Sunday, October 28, 2012

Amanda J. Lehning, PhD , School of Social Work, University of Michigan, Berkeley, CA
Richard Smith, PhD , School of Social Work, Wayne State University, Detroit, MI
Ruth Dunkle, PhD , School of Social Work, University of Michigan, Ann Arbor, MI
Within the past decade, many organizations have proposed “age-friendly” models to help communities adapt the social and physical environment to promote elder health and well-being. To date, however, there is little evidence regarding the relationship between these models and outcomes in older adults. Using measures based on the U.S. Environmental Protection Agency's Model for Age-Friendly Cities, we examined the association between the social and physical environment and self-rated health through secondary analysis of interview data from 1,376 adults age 60 and older living in Detroit and geographic data on their community characteristics. Using exploratory factor analysis, we identified six factors that capture the EPA Model: 1) access to business and leisure, 2) access to health care, 3) neighborhood problems, 4) social interaction, 5) social support, and 6) community engagement. We measured self-rated health as a dichotomous variable (0=poor/fair, 1=good/very good/excellent).
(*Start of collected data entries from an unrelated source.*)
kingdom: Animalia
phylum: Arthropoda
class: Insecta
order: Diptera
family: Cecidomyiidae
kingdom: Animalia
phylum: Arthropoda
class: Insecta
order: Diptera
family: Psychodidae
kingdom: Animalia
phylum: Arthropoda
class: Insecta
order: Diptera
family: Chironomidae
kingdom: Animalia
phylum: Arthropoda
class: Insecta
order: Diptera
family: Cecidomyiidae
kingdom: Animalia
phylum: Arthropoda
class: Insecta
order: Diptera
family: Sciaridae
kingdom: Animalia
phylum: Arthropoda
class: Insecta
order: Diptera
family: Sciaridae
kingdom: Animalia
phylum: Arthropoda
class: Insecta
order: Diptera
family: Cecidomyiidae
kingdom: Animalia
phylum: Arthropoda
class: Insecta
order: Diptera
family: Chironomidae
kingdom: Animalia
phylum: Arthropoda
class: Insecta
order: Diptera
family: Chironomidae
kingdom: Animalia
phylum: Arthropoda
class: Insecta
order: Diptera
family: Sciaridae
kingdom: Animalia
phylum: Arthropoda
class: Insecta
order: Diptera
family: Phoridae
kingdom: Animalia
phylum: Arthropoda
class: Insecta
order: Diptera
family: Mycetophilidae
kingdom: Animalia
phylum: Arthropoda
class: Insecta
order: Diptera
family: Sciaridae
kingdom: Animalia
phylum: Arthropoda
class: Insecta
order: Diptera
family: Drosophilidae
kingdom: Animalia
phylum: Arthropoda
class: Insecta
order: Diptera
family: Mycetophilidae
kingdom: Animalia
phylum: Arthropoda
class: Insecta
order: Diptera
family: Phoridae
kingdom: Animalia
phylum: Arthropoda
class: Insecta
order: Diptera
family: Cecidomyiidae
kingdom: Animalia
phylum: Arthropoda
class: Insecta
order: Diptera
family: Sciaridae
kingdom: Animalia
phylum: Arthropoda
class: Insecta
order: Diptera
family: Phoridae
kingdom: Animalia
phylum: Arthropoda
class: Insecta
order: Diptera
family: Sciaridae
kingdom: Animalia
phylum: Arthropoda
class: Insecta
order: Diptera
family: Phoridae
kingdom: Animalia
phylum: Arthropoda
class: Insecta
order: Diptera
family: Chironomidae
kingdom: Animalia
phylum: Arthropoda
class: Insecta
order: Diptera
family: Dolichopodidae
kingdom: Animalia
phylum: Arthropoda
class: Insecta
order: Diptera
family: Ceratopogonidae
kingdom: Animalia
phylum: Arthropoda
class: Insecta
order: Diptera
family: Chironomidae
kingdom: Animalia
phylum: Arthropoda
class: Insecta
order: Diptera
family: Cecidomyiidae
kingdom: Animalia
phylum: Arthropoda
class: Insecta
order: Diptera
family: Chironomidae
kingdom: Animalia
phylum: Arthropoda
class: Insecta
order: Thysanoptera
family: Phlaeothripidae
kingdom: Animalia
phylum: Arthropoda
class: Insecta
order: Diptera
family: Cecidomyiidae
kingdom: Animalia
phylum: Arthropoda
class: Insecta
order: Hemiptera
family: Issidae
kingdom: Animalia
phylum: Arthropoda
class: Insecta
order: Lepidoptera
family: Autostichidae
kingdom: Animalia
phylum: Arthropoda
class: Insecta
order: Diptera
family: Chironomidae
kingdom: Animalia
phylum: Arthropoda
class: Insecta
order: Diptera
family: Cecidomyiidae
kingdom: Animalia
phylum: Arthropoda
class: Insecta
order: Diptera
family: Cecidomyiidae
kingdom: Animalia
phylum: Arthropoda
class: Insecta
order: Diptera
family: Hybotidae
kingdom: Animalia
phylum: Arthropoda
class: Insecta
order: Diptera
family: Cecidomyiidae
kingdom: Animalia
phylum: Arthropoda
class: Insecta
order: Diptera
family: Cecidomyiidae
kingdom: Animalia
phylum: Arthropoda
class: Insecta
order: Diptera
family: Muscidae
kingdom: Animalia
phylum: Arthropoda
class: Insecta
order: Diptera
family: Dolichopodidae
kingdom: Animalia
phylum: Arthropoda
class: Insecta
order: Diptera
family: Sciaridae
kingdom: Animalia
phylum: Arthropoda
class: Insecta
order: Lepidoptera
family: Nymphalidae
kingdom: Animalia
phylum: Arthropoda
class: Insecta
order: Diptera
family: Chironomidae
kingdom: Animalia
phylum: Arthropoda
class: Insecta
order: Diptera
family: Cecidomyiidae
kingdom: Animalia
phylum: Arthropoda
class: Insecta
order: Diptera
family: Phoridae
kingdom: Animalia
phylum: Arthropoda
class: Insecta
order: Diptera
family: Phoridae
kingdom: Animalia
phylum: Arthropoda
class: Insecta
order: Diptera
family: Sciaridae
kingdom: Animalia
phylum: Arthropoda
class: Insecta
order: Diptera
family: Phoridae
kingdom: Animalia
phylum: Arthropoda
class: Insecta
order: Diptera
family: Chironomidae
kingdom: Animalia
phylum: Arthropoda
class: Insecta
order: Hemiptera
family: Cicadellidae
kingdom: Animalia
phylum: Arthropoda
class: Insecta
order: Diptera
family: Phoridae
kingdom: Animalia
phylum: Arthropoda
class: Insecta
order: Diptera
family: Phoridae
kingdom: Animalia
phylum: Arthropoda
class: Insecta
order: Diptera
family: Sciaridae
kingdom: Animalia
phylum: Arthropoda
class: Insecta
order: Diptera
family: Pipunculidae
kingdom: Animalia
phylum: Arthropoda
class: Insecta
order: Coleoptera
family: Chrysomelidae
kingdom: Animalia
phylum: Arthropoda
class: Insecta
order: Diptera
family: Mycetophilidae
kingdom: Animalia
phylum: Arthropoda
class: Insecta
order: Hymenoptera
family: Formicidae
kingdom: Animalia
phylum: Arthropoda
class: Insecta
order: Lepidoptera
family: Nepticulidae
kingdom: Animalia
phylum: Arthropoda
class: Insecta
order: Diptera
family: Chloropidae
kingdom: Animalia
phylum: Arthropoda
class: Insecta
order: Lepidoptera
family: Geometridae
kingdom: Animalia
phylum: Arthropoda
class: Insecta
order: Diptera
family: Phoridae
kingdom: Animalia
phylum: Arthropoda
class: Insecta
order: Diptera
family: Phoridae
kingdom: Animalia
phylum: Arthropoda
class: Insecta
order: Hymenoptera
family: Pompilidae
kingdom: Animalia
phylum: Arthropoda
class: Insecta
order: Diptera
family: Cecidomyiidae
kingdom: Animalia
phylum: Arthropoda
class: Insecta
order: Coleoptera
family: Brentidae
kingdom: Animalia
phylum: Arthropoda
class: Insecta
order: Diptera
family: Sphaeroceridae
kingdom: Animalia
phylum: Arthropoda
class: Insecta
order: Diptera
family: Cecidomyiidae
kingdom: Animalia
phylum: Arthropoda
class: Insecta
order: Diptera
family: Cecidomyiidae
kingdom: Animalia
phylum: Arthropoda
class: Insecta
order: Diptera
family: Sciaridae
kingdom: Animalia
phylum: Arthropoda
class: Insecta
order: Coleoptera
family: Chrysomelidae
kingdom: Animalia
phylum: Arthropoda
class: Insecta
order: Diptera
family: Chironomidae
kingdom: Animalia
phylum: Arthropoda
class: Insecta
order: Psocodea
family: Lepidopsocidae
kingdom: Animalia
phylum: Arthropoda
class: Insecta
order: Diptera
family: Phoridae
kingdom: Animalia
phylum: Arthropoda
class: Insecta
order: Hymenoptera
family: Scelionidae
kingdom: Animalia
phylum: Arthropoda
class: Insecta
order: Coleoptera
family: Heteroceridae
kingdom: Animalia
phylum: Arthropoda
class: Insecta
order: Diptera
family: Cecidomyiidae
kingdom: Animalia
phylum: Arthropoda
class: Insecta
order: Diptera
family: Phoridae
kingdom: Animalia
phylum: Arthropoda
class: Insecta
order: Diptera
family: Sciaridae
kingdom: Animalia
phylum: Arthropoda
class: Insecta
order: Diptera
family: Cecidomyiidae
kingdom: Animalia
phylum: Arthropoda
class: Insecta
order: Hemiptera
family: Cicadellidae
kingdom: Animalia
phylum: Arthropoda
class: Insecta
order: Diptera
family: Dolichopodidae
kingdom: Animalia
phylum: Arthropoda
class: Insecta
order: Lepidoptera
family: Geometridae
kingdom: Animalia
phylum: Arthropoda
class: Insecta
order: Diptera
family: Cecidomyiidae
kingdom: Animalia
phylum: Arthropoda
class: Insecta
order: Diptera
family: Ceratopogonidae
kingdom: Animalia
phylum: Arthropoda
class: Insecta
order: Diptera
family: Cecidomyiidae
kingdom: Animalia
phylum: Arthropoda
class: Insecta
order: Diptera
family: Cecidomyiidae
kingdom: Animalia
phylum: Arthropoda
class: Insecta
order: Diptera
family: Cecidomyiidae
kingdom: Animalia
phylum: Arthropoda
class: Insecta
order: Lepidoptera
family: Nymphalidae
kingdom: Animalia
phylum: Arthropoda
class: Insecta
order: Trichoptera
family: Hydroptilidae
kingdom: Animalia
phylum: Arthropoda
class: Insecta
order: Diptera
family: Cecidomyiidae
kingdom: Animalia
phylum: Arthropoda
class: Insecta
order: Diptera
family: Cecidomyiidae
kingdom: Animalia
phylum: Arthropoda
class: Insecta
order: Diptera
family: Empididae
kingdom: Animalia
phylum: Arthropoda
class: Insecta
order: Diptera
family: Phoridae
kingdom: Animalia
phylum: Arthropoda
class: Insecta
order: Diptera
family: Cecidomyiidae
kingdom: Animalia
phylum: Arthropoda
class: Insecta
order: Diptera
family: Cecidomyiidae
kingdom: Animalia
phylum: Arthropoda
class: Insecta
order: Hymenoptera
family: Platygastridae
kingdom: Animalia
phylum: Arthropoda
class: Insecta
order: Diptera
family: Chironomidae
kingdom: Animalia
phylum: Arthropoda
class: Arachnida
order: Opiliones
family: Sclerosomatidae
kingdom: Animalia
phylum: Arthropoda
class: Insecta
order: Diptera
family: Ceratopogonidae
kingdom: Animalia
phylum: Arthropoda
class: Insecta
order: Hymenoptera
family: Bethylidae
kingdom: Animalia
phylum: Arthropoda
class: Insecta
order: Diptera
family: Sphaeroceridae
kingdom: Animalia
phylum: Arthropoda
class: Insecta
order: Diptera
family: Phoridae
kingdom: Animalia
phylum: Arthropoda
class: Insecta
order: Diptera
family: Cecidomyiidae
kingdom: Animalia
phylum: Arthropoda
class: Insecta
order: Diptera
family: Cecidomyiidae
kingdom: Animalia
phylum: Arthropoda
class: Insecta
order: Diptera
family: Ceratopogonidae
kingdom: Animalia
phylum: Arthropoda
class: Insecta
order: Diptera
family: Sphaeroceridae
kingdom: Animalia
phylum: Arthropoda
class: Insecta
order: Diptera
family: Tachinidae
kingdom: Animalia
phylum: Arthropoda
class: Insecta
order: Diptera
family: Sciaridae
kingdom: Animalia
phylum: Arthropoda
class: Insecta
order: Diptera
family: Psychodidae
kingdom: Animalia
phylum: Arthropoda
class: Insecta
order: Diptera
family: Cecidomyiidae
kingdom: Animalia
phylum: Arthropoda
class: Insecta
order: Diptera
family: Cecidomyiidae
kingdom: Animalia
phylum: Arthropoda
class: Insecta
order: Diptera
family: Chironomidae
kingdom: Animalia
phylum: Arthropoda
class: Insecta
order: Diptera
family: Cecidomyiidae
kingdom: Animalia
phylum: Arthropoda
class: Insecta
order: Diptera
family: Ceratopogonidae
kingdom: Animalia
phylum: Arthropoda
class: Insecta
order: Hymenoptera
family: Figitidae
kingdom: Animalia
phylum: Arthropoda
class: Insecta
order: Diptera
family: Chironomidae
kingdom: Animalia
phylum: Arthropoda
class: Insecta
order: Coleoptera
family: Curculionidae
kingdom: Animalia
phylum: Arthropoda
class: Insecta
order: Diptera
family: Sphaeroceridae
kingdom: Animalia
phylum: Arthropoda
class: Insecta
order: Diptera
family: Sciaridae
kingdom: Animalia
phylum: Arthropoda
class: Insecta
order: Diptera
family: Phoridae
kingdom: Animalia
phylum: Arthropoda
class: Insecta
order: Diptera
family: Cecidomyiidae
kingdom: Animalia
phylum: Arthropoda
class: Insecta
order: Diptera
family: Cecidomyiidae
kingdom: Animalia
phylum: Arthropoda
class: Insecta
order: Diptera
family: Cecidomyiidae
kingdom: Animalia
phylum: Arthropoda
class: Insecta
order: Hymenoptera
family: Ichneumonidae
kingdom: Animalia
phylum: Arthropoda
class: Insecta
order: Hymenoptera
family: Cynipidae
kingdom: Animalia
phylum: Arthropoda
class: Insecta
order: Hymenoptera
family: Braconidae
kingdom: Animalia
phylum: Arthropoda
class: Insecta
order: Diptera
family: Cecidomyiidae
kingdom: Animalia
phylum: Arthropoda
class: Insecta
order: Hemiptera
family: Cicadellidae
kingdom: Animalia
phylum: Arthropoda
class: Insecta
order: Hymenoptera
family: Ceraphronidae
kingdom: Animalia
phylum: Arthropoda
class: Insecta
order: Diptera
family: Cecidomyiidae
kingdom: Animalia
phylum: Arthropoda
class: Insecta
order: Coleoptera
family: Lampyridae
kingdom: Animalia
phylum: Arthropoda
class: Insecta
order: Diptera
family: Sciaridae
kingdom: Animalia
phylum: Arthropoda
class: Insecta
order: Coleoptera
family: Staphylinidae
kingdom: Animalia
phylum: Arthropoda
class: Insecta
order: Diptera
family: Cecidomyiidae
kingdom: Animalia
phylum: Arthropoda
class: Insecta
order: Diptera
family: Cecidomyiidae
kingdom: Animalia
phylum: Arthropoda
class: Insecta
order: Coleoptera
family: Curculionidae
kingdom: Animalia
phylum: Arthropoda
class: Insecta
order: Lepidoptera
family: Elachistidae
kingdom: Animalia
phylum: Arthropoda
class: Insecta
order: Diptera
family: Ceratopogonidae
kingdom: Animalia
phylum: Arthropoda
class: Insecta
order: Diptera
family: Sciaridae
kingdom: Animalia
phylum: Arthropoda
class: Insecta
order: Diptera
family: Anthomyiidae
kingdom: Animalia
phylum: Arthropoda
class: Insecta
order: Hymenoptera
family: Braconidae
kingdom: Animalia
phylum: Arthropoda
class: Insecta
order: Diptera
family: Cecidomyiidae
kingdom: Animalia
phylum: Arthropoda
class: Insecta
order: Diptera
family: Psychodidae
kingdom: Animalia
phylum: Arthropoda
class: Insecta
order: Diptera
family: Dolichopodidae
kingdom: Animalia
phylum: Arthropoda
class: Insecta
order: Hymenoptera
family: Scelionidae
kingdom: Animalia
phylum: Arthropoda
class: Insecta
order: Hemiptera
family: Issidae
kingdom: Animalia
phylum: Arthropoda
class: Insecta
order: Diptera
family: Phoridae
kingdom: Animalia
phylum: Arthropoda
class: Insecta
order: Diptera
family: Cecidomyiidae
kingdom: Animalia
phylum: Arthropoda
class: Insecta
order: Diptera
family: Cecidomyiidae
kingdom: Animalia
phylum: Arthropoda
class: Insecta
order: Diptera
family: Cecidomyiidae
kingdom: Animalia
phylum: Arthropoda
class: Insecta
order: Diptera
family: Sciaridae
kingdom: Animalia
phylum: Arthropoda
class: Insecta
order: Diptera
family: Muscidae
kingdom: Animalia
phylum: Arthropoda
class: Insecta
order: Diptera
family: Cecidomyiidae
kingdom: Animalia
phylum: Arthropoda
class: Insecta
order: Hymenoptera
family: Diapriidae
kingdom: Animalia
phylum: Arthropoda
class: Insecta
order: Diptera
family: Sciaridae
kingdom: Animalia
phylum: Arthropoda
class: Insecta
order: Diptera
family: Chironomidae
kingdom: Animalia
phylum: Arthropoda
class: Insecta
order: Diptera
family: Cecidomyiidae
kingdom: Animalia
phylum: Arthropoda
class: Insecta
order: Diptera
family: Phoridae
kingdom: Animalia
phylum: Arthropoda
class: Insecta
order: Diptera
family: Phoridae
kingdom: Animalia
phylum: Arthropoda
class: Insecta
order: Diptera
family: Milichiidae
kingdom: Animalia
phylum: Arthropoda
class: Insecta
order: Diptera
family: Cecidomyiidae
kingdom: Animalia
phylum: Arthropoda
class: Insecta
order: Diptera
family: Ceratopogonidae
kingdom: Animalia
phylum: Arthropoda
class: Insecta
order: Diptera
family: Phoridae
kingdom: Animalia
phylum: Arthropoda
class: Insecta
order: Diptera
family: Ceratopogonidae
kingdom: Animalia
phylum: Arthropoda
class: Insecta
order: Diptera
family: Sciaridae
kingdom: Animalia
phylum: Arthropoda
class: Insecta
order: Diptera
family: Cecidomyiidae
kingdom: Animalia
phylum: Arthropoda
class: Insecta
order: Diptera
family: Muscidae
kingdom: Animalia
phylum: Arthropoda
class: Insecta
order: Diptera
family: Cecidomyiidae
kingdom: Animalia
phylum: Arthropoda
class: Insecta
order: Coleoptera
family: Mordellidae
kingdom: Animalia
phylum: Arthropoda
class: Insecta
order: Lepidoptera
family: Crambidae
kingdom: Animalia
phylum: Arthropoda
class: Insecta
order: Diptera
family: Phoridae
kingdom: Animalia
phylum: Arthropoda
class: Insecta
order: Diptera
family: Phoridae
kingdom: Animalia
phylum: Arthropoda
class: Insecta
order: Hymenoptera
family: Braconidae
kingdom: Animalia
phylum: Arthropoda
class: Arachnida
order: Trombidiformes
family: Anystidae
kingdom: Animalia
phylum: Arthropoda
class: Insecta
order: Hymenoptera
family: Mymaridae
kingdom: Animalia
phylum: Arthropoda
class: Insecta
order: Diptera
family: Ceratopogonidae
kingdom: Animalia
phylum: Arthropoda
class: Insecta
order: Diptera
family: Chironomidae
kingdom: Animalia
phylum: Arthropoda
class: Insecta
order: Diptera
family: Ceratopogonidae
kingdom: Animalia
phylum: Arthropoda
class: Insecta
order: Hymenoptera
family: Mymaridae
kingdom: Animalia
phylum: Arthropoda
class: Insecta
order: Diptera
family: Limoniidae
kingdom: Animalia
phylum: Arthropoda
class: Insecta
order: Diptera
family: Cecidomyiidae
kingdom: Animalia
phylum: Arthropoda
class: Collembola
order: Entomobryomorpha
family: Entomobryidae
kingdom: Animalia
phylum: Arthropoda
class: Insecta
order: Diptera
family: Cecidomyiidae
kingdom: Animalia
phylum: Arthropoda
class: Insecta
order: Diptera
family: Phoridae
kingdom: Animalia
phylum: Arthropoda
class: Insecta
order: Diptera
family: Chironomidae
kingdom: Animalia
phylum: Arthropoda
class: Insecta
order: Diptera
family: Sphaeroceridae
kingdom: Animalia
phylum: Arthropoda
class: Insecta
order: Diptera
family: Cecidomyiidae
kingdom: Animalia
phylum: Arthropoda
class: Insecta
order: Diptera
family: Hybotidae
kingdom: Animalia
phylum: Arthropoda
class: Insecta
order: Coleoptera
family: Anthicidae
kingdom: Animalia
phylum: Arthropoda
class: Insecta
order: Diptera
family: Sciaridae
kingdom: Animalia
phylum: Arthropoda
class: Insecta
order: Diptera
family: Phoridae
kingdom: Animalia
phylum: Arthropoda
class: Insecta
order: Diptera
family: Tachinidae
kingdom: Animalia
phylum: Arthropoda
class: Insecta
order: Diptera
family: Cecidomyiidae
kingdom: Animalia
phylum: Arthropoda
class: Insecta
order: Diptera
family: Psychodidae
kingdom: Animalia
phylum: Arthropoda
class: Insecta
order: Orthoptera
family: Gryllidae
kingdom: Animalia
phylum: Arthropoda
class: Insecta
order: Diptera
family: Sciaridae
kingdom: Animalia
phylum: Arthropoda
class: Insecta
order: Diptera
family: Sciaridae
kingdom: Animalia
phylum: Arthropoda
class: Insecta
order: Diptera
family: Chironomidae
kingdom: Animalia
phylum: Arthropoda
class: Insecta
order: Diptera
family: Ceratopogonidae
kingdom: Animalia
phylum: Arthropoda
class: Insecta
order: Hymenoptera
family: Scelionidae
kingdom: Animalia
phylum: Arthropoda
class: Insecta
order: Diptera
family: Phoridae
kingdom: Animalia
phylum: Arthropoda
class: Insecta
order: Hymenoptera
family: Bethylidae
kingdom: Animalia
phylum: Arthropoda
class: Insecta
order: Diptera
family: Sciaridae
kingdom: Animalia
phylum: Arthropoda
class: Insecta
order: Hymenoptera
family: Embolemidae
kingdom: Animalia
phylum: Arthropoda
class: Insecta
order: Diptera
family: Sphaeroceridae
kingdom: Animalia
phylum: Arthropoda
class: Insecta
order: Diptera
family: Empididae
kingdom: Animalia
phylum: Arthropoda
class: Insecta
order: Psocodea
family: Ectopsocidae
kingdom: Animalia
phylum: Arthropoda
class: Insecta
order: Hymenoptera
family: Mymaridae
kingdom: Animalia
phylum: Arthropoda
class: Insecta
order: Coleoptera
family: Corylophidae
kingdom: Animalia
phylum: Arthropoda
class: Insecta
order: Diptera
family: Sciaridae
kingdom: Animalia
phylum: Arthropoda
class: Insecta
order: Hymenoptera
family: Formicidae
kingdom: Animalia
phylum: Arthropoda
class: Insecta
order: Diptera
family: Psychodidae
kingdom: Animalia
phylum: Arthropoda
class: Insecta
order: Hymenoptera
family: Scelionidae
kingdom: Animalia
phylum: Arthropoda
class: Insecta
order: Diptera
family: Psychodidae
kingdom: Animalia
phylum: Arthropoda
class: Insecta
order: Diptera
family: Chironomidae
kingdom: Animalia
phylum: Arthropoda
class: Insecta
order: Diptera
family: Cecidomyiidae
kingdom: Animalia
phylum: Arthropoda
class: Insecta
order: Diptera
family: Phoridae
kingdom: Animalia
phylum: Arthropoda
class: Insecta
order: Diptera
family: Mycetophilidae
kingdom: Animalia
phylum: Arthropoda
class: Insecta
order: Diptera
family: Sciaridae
In the final logistic regression model, having sources of social support and being engaged in the community was significantly positively associated with higher self-rated health, while living in neighborhoods characterized by multiple problems was significantly negatively associated with higher self-rated health. Access to business and leisure, access to health services, and social interaction were not significant. These findings suggest that certain aspects of the EPA Model may be more relevant for the health and well-being of an urban elderly population that is overwhelmingly African American and majority low income. Future research should examine the outcomes associated with this age-friendly model in other populations of older adults.

Learning Areas:
Public health or related research

Learning Objectives:
1. Identify characteristics of an age-friendly community 2. Explain the relationship between these characteristics and self-rated health among a sample of older adults 3. Discuss how the relationship between age-friendly communities and self-rated health may differ among older adults from diverse racial, ethnic, and socioeconomic backgrounds

Presenting author's disclosure statement:

Qualified on the content I am responsible for because: My research focuses on aging in place. In 2010 I received my PhD from UC Berkeley, where my dissertation focused on local government policies to create more aging-friendly communities. I am currently a postdoctoral fellow at the University of Michigan School of Social Work, where I am examining how aging-friendly communities impact elder health, well-being, and the ability to age in place.
Any relevant financial relationships? No

I agree to comply with the American Public Health Association Conflict of Interest and Commercial Support Guidelines, and to disclose to the participants any off-label or experimental uses of a commercial product or service discussed in my presentation.